06/02/2015 10:33 EST | Actualisé 08/04/2015 05:12 EDT

Une proposition de résolution aux Nations unies pour s'attaquer au financement de groupes terroristes appelle à des sanctions contre des individus et des entreprises faisant le commerce de pétrole exploité par l'État islamique et des groupes liés à Al-Qaïda.

La résolution commanditée par la Russie, obtenue vendredi par l'Associated Press, demanderait aussi aux 193 états membres de prendre les «mesures appropriées» pour prévenir le commerce d'antiquités et d'autres éléments importants à caractère culturel, scientifique, historique et religieux retirés illégalement de la Syrie. Une interdiction similaire existe déjà pour de tels éléments provenant d'Irak.

L'ébauche de résolution réaffirmerait aussi qu'il est illégal de payer une rançon à des individus ou des groupes qui font déjà l'objet de sanctions des Nations unies, et que tous les pays membres doivent geler de tels fonds.

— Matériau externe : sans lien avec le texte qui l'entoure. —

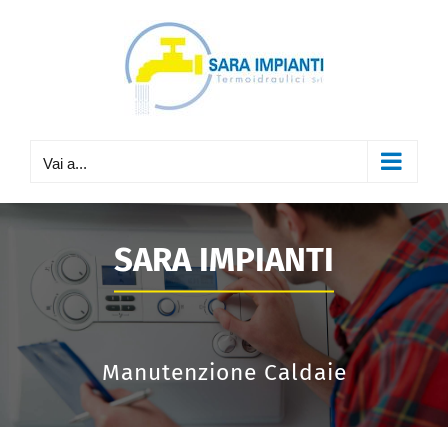
Salta
al
contenuto
Vai a...
SARA IMPIANTI
Manutenzione Caldaie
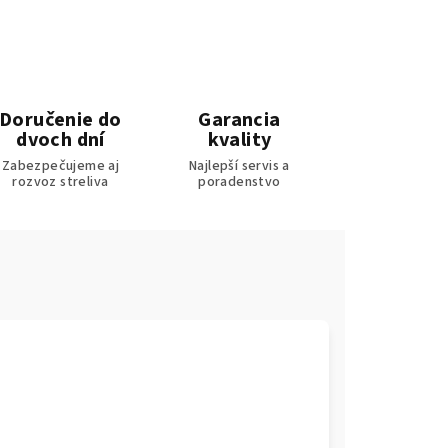
Doručenie do
Garancia
dvoch dní
kvality
Zabezpečujeme aj
Najlepší servis a
rozvoz streliva
poradenstvo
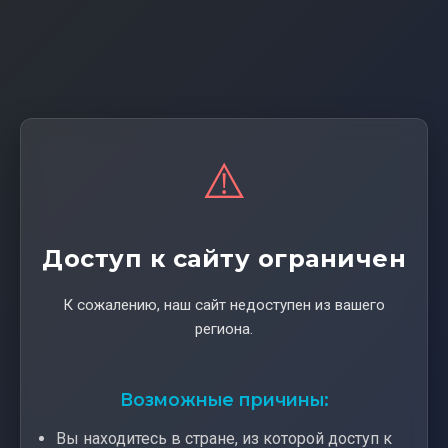
⚠️
Доступ к сайту ограничен
К сожалению, наш сайт недоступен из вашего
региона.
Возможные причины:
Вы находитесь в стране, из которой доступ к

La résolution a été d'abord débattue par les cinq membres permanents du Conseil de sécurité — les États-Unis, la Russie, la Chine, le Royaume-Uni et la France. Elle a été mise en circulation auprès des dix membres élus, mercredi soir, et le Conseil en entier a commencé à débattre de la question vendredi.

L'ambassadeur russe aux Nations unies, Vitaly Churkin, a affirmé que la réaction était «très positive», et a dit espérer la tenue d'un vote mardi.

En novembre, un comité d'experts des Nations unies a affirmé que l'État islamique, qui contrôle environ le tiers des territoires de la Syrie et de l'Irak, avait reçu entre 35 et 45 millions $ en paiements de rançon au cours de l'année.

Plusieurs gouvernements paient des rançons, mais les États-Unis, le Royaume-Uni, le Japon et d'autres pays touchés ont refusé, et plusieurs des otages de ces pays ont été tués.